5. Back to #.4 . update triplet, especiall feature_vector. 
   do loop until epoch is over

6. test / eval


# Header / Preprocessing
 - 동작을 위한 라이브러리
 - 데이터 경로 및 파일 읽기


In [1]:
#Torch Library
import torch
import timm
import torchvision
import torchvision.transforms as transforms
import torch.utils.data as data
from torch.utils.data import DataLoader, SubsetRandomSampler
from torch.utils.data.dataset import Subset
import torchvision.models as models

import torch.nn as nn
import torch.nn.functional as F
import torch.optim as optim
from torch.autograd import Variable

#Standard Library
import os
from PIL import Image
import matplotlib.pyplot as plt
from scipy.io import loadmat
import numpy as np
from collections import namedtuple
import random

# Vector library
import sklearn
from sklearn.neighbors import NearestNeighbors

  from .autonotebook import tqdm as notebook_tqdm


In [7]:
root_dir = './data/Pittsburgh250k/'  #dbData file
struct_dir = os.path.join(root_dir, 'netvlad_v100_datasets/datasets/')
structFile = 'pitts250k_train.mat'
queries_dir = os.path.join(root_dir, 'queries_real/')


def parse_dbStruct(structfile, struct_dir):

    structfile
    dataset = structfile  #db의 이름을 넣기 위한 위치

    mat = loadmat(os.path.join(struct_dir,structfile))

    matStruct = mat['dbStruct'].item()

    #debugging 용 출력
    print(len(matStruct))
    first_col = list(map(lambda x: x[0], matStruct))
    for i in range(len(matStruct)):
        print(f"matStruct[{i}] :{first_col[i]}")

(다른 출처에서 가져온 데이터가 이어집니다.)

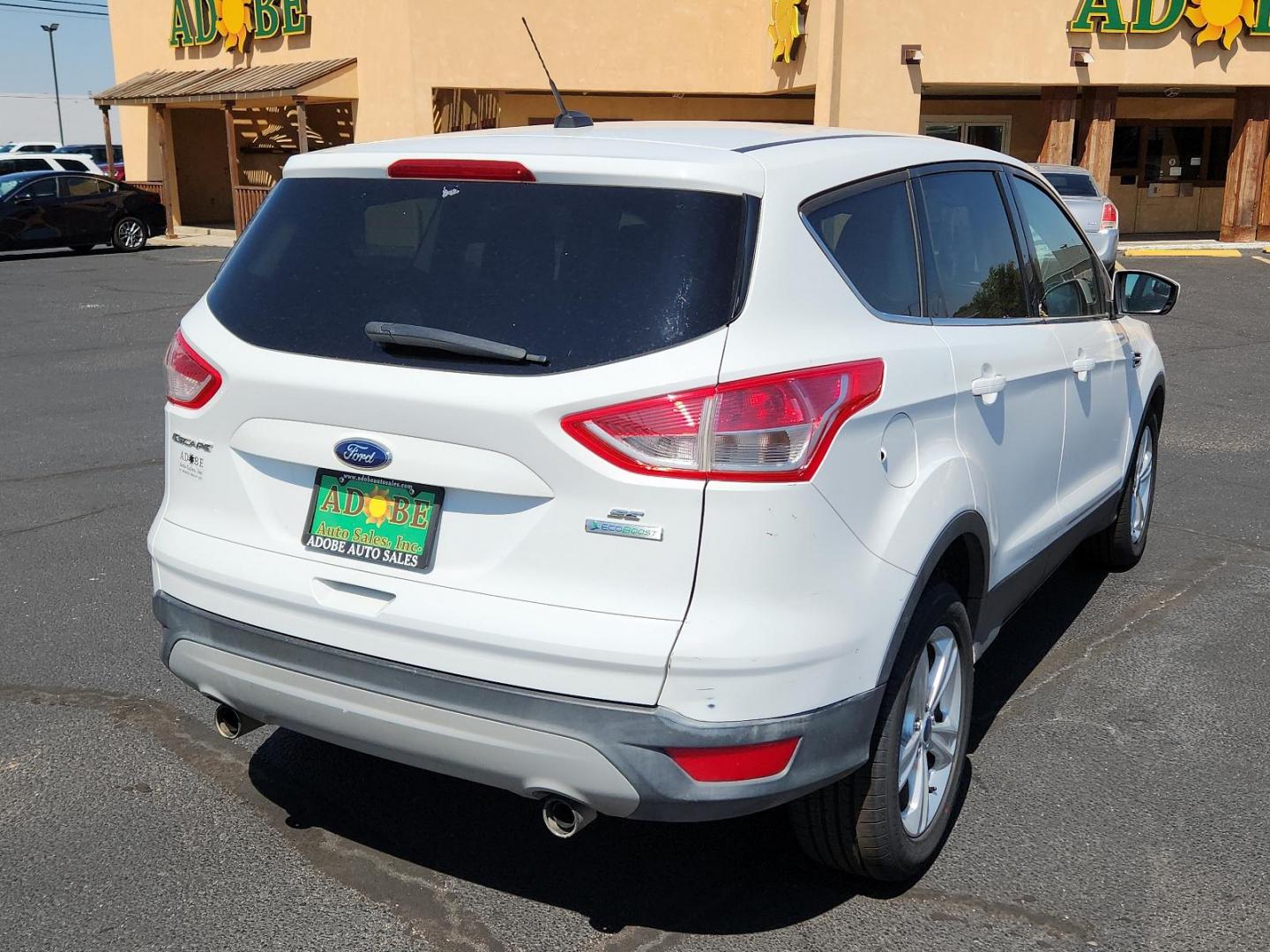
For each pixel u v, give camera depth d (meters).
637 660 2.62
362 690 2.88
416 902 3.23
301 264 3.11
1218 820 3.66
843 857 3.17
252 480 3.09
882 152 3.43
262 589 3.00
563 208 2.86
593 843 3.54
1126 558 5.77
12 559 5.96
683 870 3.40
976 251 3.82
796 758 2.75
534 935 3.10
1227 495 7.14
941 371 3.28
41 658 4.78
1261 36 21.38
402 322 2.87
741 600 2.66
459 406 2.73
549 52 22.31
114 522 6.56
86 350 12.27
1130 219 26.30
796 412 2.70
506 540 2.76
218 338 3.12
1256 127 22.52
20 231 22.84
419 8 21.62
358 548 2.92
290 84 22.92
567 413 2.66
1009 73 20.69
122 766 3.94
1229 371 11.16
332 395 2.89
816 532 2.75
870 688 2.88
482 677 2.74
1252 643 4.99
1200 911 3.21
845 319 2.98
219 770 3.93
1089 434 4.66
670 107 24.83
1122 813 3.70
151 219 24.97
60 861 3.39
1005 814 3.69
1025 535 4.02
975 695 4.53
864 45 20.03
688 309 2.70
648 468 2.63
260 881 3.32
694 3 22.75
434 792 3.83
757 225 2.81
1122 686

    whichSet = matStruct[0].item()

    dbImage = [f[0].item() for f in matStruct[1]]  #이미지리스트
    utmDb = matStruct[2].T

    qImage = [f[0].item() for f in matStruct[3]] #쿼리 이미지
    utmQ = matStruct[4].T

    numDb = matStruct[5].item()
    numQ = matStruct[6].item()

    posDistThr = matStruct[7].item()  #25
    posDistSqThr = matStruct[8].item() #625 --> 25^2
    nonTrivPosDistSqThr = matStruct[9].item() #100 -->10^2

    return dbStruct(whichSet, dataset, dbImage, utmDb, qImage, 
        utmQ, numDb, numQ, posDistThr, 
        posDistSqThr, nonTrivPosDistSqThr)

dbStruct = namedtuple('dbStruct', ['whichSet', 'dataset', 
    'dbImage', 'utmDb', 'qImage', 'utmQ', 'numDb', 'numQ',
    'posDistThr', 'posDistSqThr', 'nonTrivPosDistSqThr'])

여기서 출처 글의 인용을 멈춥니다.